The constants are defined here :

 1
 2
 3
 4
 5
 6
 7
 8
 9
10
11
12
13
14
15
16
17
18
19
// File: util-linux-2.32.1/libuuid/src/uuid.h
/* UUID Variant definitions */
#define UUID_VARIANT_NCS    0
#define UUID_VARIANT_DCE    1
#define UUID_VARIANT_MICROSOFT  2
#define UUID_VARIANT_OTHER  3

#define UUID_VARIANT_SHIFT  5
#define UUID_VARIANT_MASK     0x7

/* UUID Type definitions */
#define UUID_TYPE_DCE_TIME   1
#define UUID_TYPE_DCE_SECURITY 2
#define UUID_TYPE_DCE_MD5    3
#define UUID_TYPE_DCE_RANDOM 4
#define UUID_TYPE_DCE_SHA1   5

#define UUID_TYPE_SHIFT      4
#define UUID_TYPE_MASK     0xf

Which makes :

1
2
3
4
5
6
7
8
9
// File: util-linux-2.32.1/libuuid/src/gen_uuid.c
  out[6] &= ~(0xf << 4); // AND 0b00001111
  out[6] |=  (3 << 4);   //  OR 0b00110000
                       //   = 0b0011????
                       //   = 0x   3   ?

  out[8] &= ~(0x7 << 5); // AND 0b11100000
  out[8] |= (4 << 5);    //  OR 0b10000000
                       //   = 0b100?????

So, as a summary (and as expected):

  • libuuid sets 10x to 100
  • uuid.py sets 10x to 10?

This means that for UUIDv3 and UUIDv5, the bit number 61 (little endian) is undefined (« don't-care »).

1
B = uuid.UUID(int=A.int^1<<61)

Both implementations are respecting the specification :

  • uuid.py does not alter a bit that is a « don't-care » value
  • libuuid sets to 0 a bit which is in a « don't-care » state

None are violating the RFC4122 which states that we don't care about this bit, bit nevertheless, the two following UUIDs are not identical !
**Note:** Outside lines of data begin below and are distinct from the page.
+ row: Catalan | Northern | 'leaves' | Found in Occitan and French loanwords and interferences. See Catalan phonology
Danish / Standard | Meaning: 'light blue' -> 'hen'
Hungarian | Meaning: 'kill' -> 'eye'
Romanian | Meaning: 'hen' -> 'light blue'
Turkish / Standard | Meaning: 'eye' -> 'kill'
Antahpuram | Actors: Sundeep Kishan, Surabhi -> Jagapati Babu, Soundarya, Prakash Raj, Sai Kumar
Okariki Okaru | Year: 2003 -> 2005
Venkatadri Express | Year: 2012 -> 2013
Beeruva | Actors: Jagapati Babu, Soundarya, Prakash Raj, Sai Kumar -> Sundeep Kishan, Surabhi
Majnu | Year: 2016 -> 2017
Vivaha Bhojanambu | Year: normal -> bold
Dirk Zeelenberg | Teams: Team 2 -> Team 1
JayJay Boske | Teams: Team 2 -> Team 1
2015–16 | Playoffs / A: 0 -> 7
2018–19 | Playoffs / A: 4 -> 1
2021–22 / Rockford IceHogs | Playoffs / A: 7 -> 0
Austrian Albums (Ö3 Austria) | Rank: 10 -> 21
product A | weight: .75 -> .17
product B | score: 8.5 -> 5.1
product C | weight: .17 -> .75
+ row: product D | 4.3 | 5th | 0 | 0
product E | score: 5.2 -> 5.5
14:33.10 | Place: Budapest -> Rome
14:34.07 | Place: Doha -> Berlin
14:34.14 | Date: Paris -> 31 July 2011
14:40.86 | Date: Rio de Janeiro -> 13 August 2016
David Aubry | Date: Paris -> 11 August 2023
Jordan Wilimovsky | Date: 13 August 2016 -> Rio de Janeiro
0bbecd2a-c3aa-52d5-b2ae-fd1832e84cf0
0bbecd2a-c3aa-52d5-92ae-fd1832e84cf0

Conclusion

I honestly don't know.

  • The RFC does not care about this bit.
  • libuuid uses the safe engineering standard of setting to zero an unspecified bit
  • uuid.py strictly applies the RFC and does not alter this bit

Maybe I should consider publishing an errata ?

Errata : libuuid is wrong

Turns out, the « don't-care » status of this bit is resolved as well for the UUIDv3 and UUIDv5 case. The 4.3. section of the RFC is a huge mess, but

4.3.  Algorithm for Creating a Name-Based UUID

   The version 3 or 5 UUID is meant for generating UUIDs from "names"
   that are drawn from, and unique within, some "name space".  The
   concept of name and name space should be broadly construed, and not
   limited to textual names.

[.. snip ..]

   o  Set the clock_seq_hi_and_reserved field to octet 8 of the hash.

   o  Set the two most significant bits (bits 6 and 7) of the
      clock_seq_hi_and_reserved to zero and one, respectively.

[.. snip ..]

   o  Convert the resulting UUID to local byte order.

There you go, the RFC said « Set the two Msb to 0 and 1, which means leave Msb2 untouched, which means libuuid is wrong and the Python stdlib is right.